We studied the involvement of reactive oxygen intermediates and reactive nitrogen intermediates in the bacteriostasis of two Mycobacterium avium strains differing in virulence by resident peritoneal macrophages. We found that both the highly virulent strain (25291) and the low-virulence strain (1983) of M. avium induced superoxide production but inhibited nitrite production in vitro. This inhibition was due to the production of superoxide, a nitric oxide scavenger. The stimulation of superoxide production was two- to fivefold higher in strain 1983-infected than in strain 25291-infected resident peritoneal macrophages and was independent of contaminating T cells or NK cells.
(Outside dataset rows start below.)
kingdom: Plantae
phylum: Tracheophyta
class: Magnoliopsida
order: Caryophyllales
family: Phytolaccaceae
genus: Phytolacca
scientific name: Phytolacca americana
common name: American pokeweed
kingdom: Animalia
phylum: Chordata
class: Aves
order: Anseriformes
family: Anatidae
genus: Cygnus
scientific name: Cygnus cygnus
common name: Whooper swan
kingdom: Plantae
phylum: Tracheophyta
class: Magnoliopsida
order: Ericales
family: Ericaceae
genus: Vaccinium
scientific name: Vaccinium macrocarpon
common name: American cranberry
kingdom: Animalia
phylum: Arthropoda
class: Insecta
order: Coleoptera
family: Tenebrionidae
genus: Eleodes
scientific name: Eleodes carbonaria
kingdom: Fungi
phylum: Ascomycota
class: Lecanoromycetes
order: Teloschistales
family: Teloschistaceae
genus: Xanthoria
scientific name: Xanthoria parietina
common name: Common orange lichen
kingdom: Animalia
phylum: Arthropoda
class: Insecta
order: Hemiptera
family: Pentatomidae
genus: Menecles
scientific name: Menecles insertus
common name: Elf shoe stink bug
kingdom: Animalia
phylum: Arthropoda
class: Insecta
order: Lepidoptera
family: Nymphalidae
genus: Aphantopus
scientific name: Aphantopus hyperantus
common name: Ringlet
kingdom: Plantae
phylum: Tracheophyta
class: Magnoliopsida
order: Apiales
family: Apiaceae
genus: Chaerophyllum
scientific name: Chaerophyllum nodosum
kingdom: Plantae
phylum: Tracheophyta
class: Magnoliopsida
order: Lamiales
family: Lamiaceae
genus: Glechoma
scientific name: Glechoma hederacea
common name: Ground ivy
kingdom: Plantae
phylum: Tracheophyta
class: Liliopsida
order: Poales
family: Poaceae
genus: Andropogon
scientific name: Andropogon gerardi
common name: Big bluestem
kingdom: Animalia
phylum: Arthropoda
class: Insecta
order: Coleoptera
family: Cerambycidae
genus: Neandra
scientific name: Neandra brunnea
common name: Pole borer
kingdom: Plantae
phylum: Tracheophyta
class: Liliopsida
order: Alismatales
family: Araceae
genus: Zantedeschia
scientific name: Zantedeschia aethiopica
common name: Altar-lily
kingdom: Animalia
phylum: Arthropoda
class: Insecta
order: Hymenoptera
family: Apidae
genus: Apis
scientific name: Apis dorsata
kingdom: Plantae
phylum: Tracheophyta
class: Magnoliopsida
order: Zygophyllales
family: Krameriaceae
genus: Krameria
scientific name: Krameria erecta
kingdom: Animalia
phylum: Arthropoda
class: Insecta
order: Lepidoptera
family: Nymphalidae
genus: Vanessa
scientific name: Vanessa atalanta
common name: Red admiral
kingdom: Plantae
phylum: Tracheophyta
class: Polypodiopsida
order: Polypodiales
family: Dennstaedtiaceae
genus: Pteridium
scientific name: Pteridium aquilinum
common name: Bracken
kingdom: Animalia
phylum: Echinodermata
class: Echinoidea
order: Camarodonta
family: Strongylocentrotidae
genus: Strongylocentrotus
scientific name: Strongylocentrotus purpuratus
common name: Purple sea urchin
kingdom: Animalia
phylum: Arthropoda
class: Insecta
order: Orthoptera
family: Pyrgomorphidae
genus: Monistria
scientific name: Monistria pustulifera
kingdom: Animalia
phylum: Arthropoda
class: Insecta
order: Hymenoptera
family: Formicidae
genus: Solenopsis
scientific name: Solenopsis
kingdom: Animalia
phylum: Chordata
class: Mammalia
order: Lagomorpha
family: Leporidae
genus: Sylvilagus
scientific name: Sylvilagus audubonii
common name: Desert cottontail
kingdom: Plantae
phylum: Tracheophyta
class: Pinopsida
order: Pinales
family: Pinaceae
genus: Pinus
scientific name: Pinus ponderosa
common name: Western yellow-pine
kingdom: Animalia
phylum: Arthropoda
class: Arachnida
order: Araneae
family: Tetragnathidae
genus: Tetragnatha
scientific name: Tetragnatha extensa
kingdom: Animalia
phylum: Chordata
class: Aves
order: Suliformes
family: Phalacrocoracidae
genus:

Superoxide secretion was dependent on the tumor necrosis factor (TNF) produced endogenously by the macrophages. This was also true when macrophages were isolated from infected mice. Addition of TNF to the infected resident peritoneal macrophages caused only a slight, albeit significant, increase in superoxide production by strain 25291-infected macrophages. Incubation of resident peritoneal macrophages with different scavengers of reactive oxygen intermediates showed that strain 1983 was susceptible to hydrogen peroxide produced by resident peritoneal macrophages. Strain 25291 was shown to decrease superoxide secretion inside heavily infected bone marrow-derived macrophages. This strain was also shown to be a better trigger for production of reactive oxygen intermediates than strain 1983. In summary, strain 1983 induced high levels of TNF synthesis that acted in an autocrine fashion to stimulate production of reactive oxygen intermediates by macrophages leading to growth restriction mediated by hydrogen peroxide. The highly virulent train 25291 induced low levels of TNF synthesis, and therefore little reactive oxygen intermediate production, and could also inhibit superoxide production by the infected macrophages.